In an internal combustion engine having an electronically controlled throttle, typically, a throttle opening is set based on, for example, an accelerator operation amount achieved by a driver and a throttle is operated according to the set throttle opening. If, at this time, a delay time is set before the throttle is operated after the throttle opening is set, an actual throttle opening changes at timing later than the set throttle opening for the set delay time. Such a throttle delay control allows a future throttle opening to be estimated for the delay time involved using the throttle opening before the delay control. The throttle delay control is effective in enhancing controllability of an air-fuel ratio to thereby improve exhaust emission performance for the following reason. A cylinder intake air quantity is defined at timing at which an intake valve is closed. The throttle delay control estimates with high accuracy the throttle opening at that particular timing to thereby allow a fuel injection quantity to be calculated based on the cylinder intake air quantity obtained from the estimated throttle opening.
A time delay is, however, introduced in torque response of the internal combustion engine to torque requirements by a driver. FIG. 6 is a diagram showing a relationship between a response time (e.g. 63% response time) and an engine speed when the torque response of the internal combustion engine to torque requirements is represented by a first order lag characteristic. A solid line in FIG. 6 shows the relationship between the response time and the engine speed when the throttle opening is set based on the accelerator operation amount and the throttle is operated without the delay control, and a dotted line shows the relationship between the response time and the engine speed achieved when the delay control is performed. From a standpoint of drivability, desirably, the response time is as short as possible.
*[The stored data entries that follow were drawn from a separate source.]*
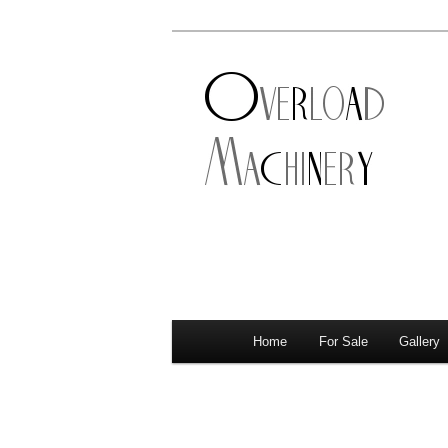
ショベル・アイアンスポーツ・
新潟のハーレ
店。整備・修理・カスタムまで
シナリー
Home
For Sale
Gallery
メ
サ
メ
イ
イ
ブ
ン
メ
ン
コ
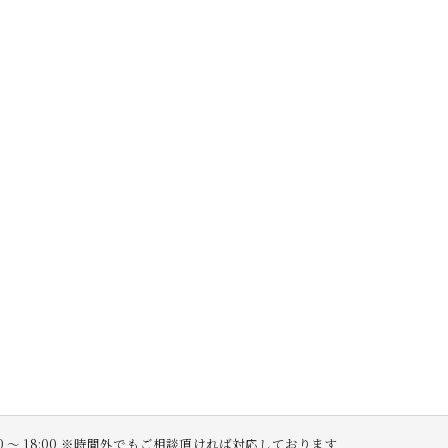
:00 〜 18:00 ※時間外でもご相談頂ければ対応しております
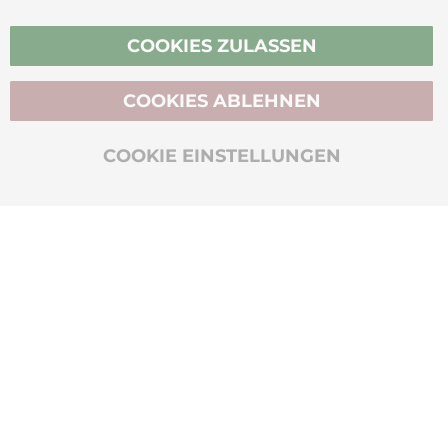
Vertrag widerrufen
COOKIES ZULASSEN
COOKIES ABLEHNEN
BIO-ZERTIFIZIERT
COOKIE EINSTELLUNGEN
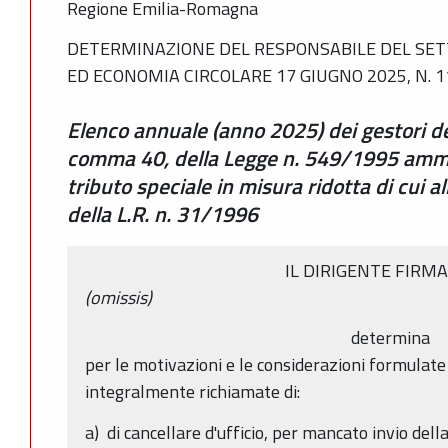
Regione Emilia-Romagna
DETERMINAZIONE DEL RESPONSABILE DEL SET
ED ECONOMIA CIRCOLARE 17 GIUGNO 2025, N. 
Elenco annuale (anno 2025) dei gestori degl
comma 40, della Legge n. 549/1995 amm
tributo speciale in misura ridotta di cui al
della L.R. n. 31/1996
IL DIRIGENTE FIRM
(omissis)
determina
per le motivazioni e le considerazioni formulat
integralmente richiamate di:
a) di cancellare d'ufficio, per mancato invio dell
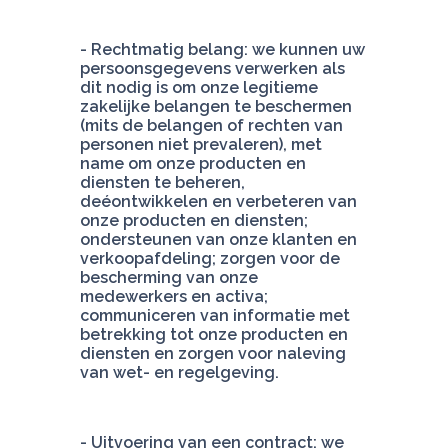
- Rechtmatig belang: we kunnen uw 
persoonsgegevens verwerken als 
dit nodig is om onze legitieme 
zakelijke belangen te beschermen 
(mits de belangen of rechten van 
personen niet prevaleren), met 
name om onze producten en 
diensten te beheren, 
deéontwikkelen en verbeteren van 
onze producten en diensten; 
ondersteunen van onze klanten en 
verkoopafdeling; zorgen voor de 
bescherming van onze 
medewerkers en activa; 
communiceren van informatie met 
betrekking tot onze producten en 
diensten en zorgen voor naleving 
van wet- en regelgeving.
- Uitvoering van een contract: we 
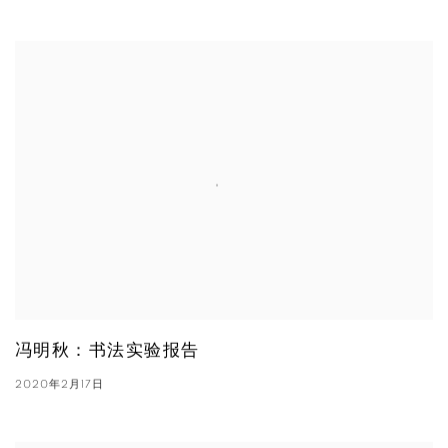
冯明秋：书法实验报告
2020年2月17日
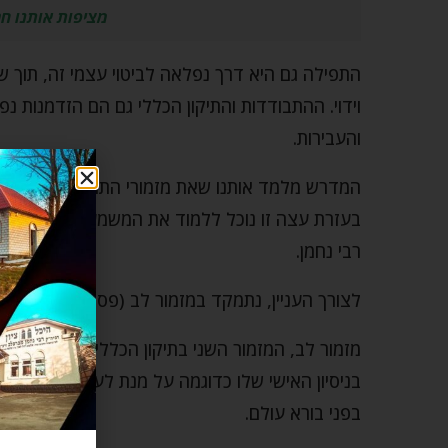
מציפות אותנו חר
התפילה גם היא דרך נפלאה לביטוי עצמי זה, תוך ש
וידוי. ההתבודדות והתיקון הכללי גם הם הזדמנות נ
והעבירות.
המדרש מלמד אותנו שאת מזמורי התהילים אנו צריכ
בעזרת עצה זו נוכל ללמוד את המשמעות העמוקה יות
רבי נחמן.
לצורך העניין, נתמקד במזמור לב (פסוק ג) במילה
עֲ
מזמור לב, המזמור השני בתיקון הכללי, מראה את 
בניסיון האישי שלו כדוגמה על מנת לעורר אותנו, ר
בפני בורא עולם.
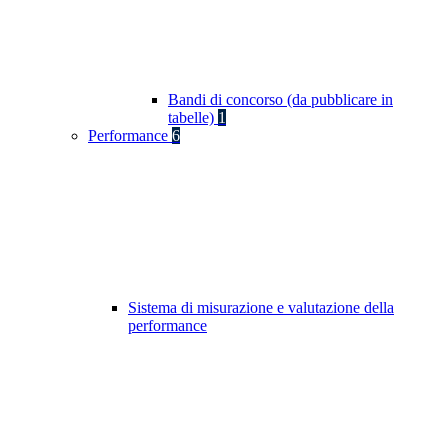
Bandi di concorso (da pubblicare in
tabelle)
1
Performance
6
Sistema di misurazione e valutazione della
performance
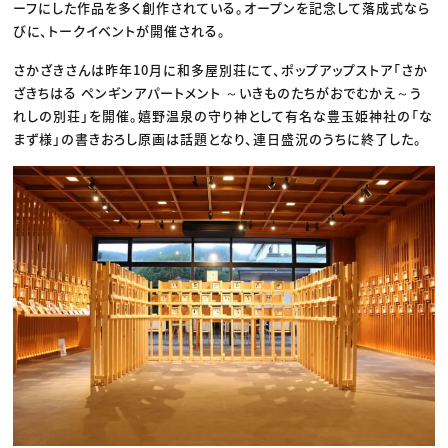
ーフにした作品を多く創作されている。オープンを記念して落成式なら
びに、トークイベントが開催される。
さかざきさんは昨年10月に和多屋別荘にて、ポップアップストア「さか
ざきちはる ペンギンアパートメント ～いきものたちがおでむかえ～う
れしの別荘」を開催。嬉野温泉の守り神として有名な豊玉姫神社の「な
まず様」の書きおろし原画は話題となり、連日盛況のうちに終了した。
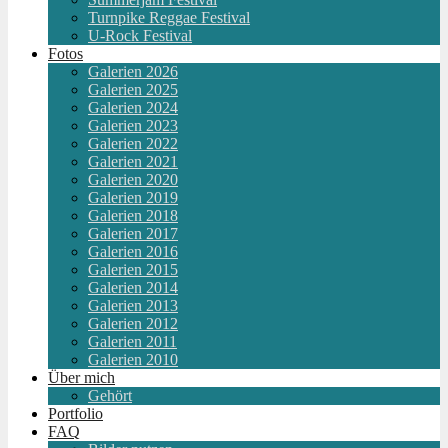
Turnpike Reggae Festival
U-Rock Festival
Fotos
Galerien 2026
Galerien 2025
Galerien 2024
Galerien 2023
Galerien 2022
Galerien 2021
Galerien 2020
Galerien 2019
Galerien 2018
Galerien 2017
Galerien 2016
Galerien 2015
Galerien 2014
Galerien 2013
Galerien 2012
Galerien 2011
Galerien 2010
Über mich
Gehört
Portfolio
FAQ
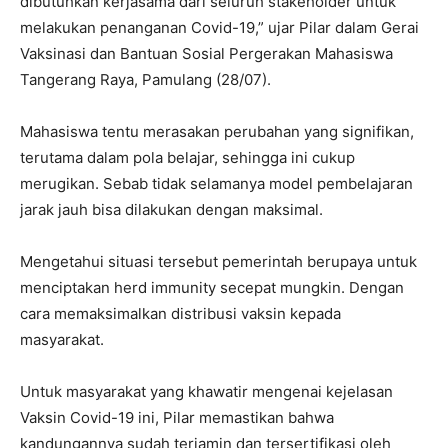
dibutuhkan kerjasama dari seluruh stakeholder untuk
melakukan penanganan Covid-19,” ujar Pilar dalam Gerai
Vaksinasi dan Bantuan Sosial Pergerakan Mahasiswa
Tangerang Raya, Pamulang (28/07).
Mahasiswa tentu merasakan perubahan yang signifikan,
terutama dalam pola belajar, sehingga ini cukup
merugikan. Sebab tidak selamanya model pembelajaran
jarak jauh bisa dilakukan dengan maksimal.
Mengetahui situasi tersebut pemerintah berupaya untuk
menciptakan herd immunity secepat mungkin. Dengan
cara memaksimalkan distribusi vaksin kepada
masyarakat.
Untuk masyarakat yang khawatir mengenai kejelasan
Vaksin Covid-19 ini, Pilar memastikan bahwa
kandungannya sudah terjamin dan tersertifikasi oleh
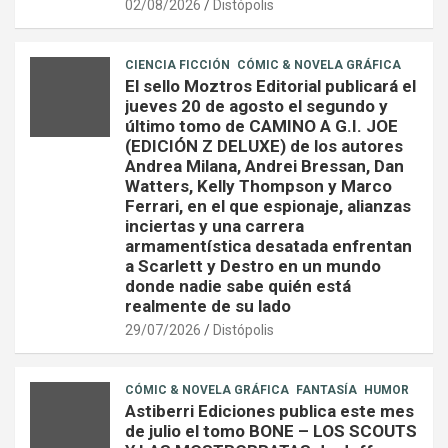
02/08/2026
Distópolis
CIENCIA FICCIÓN
CÓMIC & NOVELA GRÁFICA
El sello Moztros Editorial publicará el
jueves 20 de agosto el segundo y
último tomo de CAMINO A G.I. JOE
(EDICIÓN Z DELUXE) de los autores
Andrea Milana, Andrei Bressan, Dan
Watters, Kelly Thompson y Marco
Ferrari, en el que espionaje, alianzas
inciertas y una carrera
armamentística desatada enfrentan
a Scarlett y Destro en un mundo
donde nadie sabe quién está
realmente de su lado
29/07/2026
Distópolis
CÓMIC & NOVELA GRÁFICA
FANTASÍA
HUMOR
Astiberri Ediciones publica este mes
de julio el tomo BONE – LOS SCOUTS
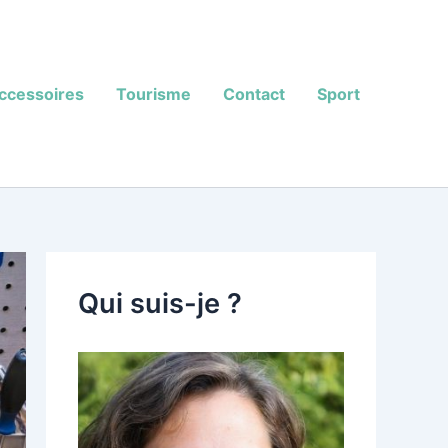
ccessoires
Tourisme
Contact
Sport
Qui suis-je ?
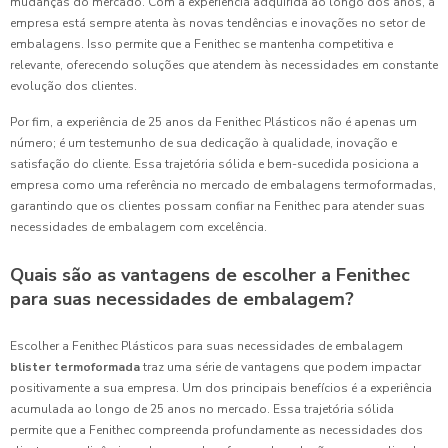
mudanças do mercado. Com a experiência adquirida ao longo dos anos, a
empresa está sempre atenta às novas tendências e inovações no setor de
embalagens. Isso permite que a Fenithec se mantenha competitiva e
relevante, oferecendo soluções que atendem às necessidades em constante
evolução dos clientes.
Por fim, a experiência de 25 anos da Fenithec Plásticos não é apenas um
número; é um testemunho de sua dedicação à qualidade, inovação e
satisfação do cliente. Essa trajetória sólida e bem-sucedida posiciona a
empresa como uma referência no mercado de embalagens termoformadas,
garantindo que os clientes possam confiar na Fenithec para atender suas
necessidades de embalagem com excelência.
Quais são as vantagens de escolher a Fenithec
para suas necessidades de embalagem?
Escolher a Fenithec Plásticos para suas necessidades de embalagem
blister termoformada
traz uma série de vantagens que podem impactar
positivamente a sua empresa. Um dos principais benefícios é a experiência
acumulada ao longo de 25 anos no mercado. Essa trajetória sólida
permite que a Fenithec compreenda profundamente as necessidades dos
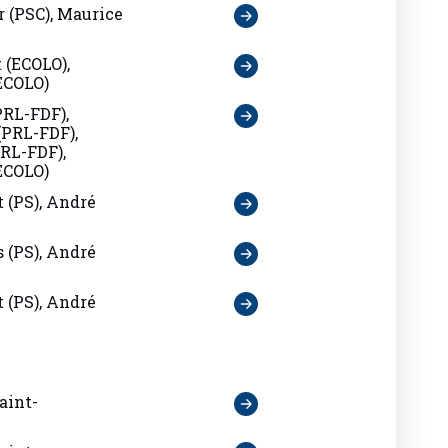
r (PSC), Maurice
 (ECOLO),
ECOLO)
PRL-FDF),
(PRL-FDF),
RL-FDF),
ECOLO)
 (PS), André
 (PS), André
 (PS), André
aint-
aint-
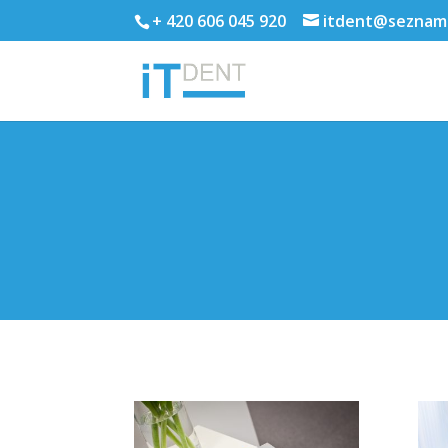
+ 420 606 045 920
itdent@seznam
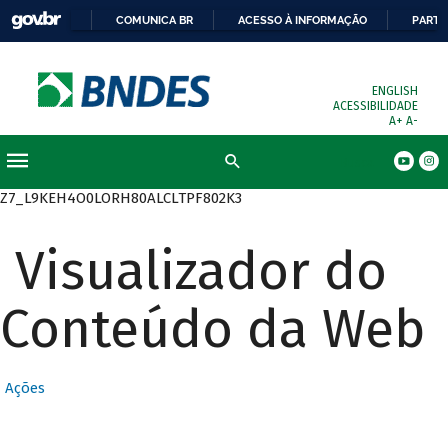
COMUNICA BR
ACESSO À INFORMAÇÃO
PARTI
ENGLISH
ACESSIBILIDADE
A+
A-
Busca
Z7_L9KEH4O0LORH80ALCLTPF802K3
Visualizador do
Conteúdo da Web
Ações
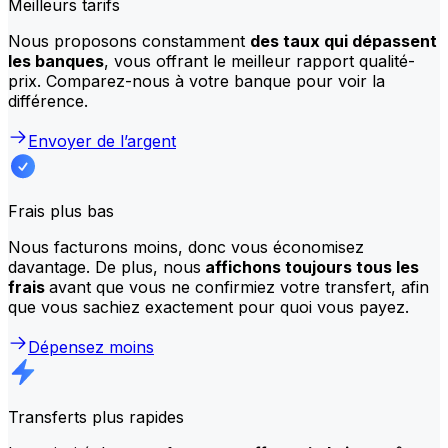
Meilleurs tarifs
Nous proposons constamment
des taux qui dépassent
les banques
, vous offrant le meilleur rapport qualité-
prix. Comparez-nous à votre banque pour voir la
différence.
Envoyer de l’argent
Frais plus bas
Nous facturons moins, donc vous économisez
davantage. De plus, nous
affichons toujours tous les
frais
avant que vous ne confirmiez votre transfert, afin
que vous sachiez exactement pour quoi vous payez.
Dépensez moins
Transferts plus rapides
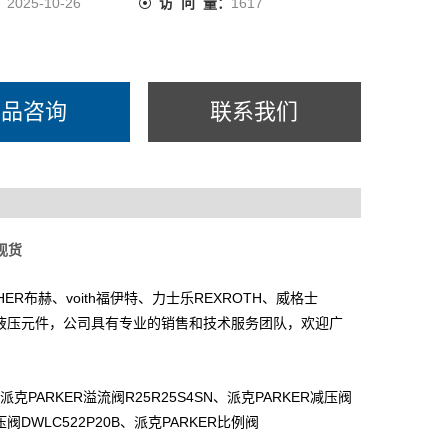
：
2025-10-26
访 问 量：
1617
产品咨询
联系我们
S现货
HER
voith
REXROTH
布赫、
福伊特、力士乐
、威格士
液压元件，公司具有专业的销售和技术服务团队，欢迎广
PARKER
R25R25S4SN
PARKER
派克
溢流阀
、派克
减压阀
DWLC522P20B
PARKER
压阀
、派克
比例阀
In addition, torque control is used in various vehicle control systems including a vehicle stability control system (VSC), a traction control system (TRC), and an electronic controlled transmission (ECT). To make effective the torque control by these control systems, desirably, the response time is as short as possible.
As observed above, a need exists in the throttle delay control to balance between air-fuel ratio controllability and torque response performance. JP-A-2004-150275, for example, focuses on this need. This publication discloses a technique in which, when an urgent valve closing request is made in VSC control or TRC control, the throttle delay control is interrupted and, instead, the throttle is immediately driven toward a target opening.
In the technique disclosed in the abovementioned Patent Document, however, there is still room for improvement in balancing between air-fuel ratio controllability and torque response performance. Referring to FIG. 6, should an urgent valve closing request be made, the technique disclosed in the above Patent Document allows the response time to be shortened by interrupting the delay control. However, the higher the engine speed, the shorter the response time. Understandably, therefore, a sufficiently high torque response can be obtained without needing to interrupt the delay control, if the engine speed is high when the urgent valve closing request is made. If, on the other hand, the engine speed is low when the urgent valve closing request is made, a sufficient torque response may not be obtained even by interrupting the delay control.